Reingol’d Morizevic Glière (1875-1956) and Sergej Nikiforovic Vasil’enko (1872-1956) belong to the generation of Russian composers including Skrjabin, born in 1872, and Rachmaninov, born in 1873. Anyway, if the latter composers’ work has been welcomed by the Western concert repertoires, Glière’s and Vasil’enko’s productions, though very popular in Russia, was not as successful with the Western audiences (probably with the exception of Glière’s ballet “The Red Poppy”).
It is first of all necessary to point out that Glière and Vasil’enko lived all over their long lives (they both died in 1956) almost exclusively in the Soviet Union, soon collaborating with the new régime, after the Revolution in 1917: this unconditional acceptance of the new Soviet political reality was on the whole  negative for their role of artists, by actually forcing them within inappropriate schemes. Infact, it is worthwhile remembering that at the time of the Russian Revolution, Glière and Vasil’enko had already written a considerable amount of musical works, some of which valuable indeed; besides, their active role in the new Soviet cultural politics, also confirmed by an uninterrupted staying in the Soviet Union until their deaths, far from limiting their activity, determined its development towards a direction which particularly suited them: the research on popular chant.
A turning point in this sense took place, as everybody knows, in 1932, when the Soviet central  committee intervened  with a resolution which was giving artists a policy according to which art could not limit itself to reflecting life, but would also have to be approachable to masses and should not have a pessimistic character. Glière himself wrote in the “Musical Almanac” as follows:
“Thanks to its clarity and precision, the central committee’s resolution, does not only sound as an organizational foundation, but also as a creative principle, as  it provides all Soviet artists with the courage to go on and, as far as possible, realize the plans which the Soviet art requires”.

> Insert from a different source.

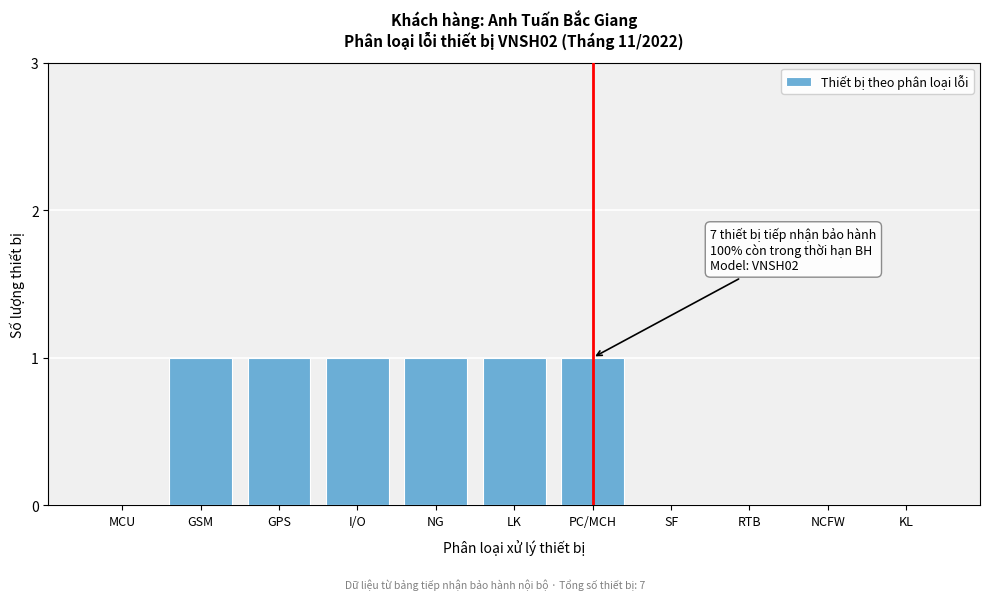

Reading left to right, what are all the values shown in this chart?

MCU=0	GSM=1	GPS=1	I/O=1	NG=1	LK=1	PC/MCH=1	SF=0	RTB=0	NCFW=0	KL=0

Vasil’enko expressed himself nearly in the same way: according to him, 1932’s resolution even marked the beginning of a new era.
As opposed to revolutionary proclaimings, the musical language which the régime appreciated was rather conservative and permeated by a sometimes deteriorating Romanticism; this did not prevent considerably interesting works from being created, especially if inspired by the study and the knowledge of the musical heritage of the Asian republics, a knowledge which was spreading according to a plan of cultural revaluation of the areas of the Union which were not central.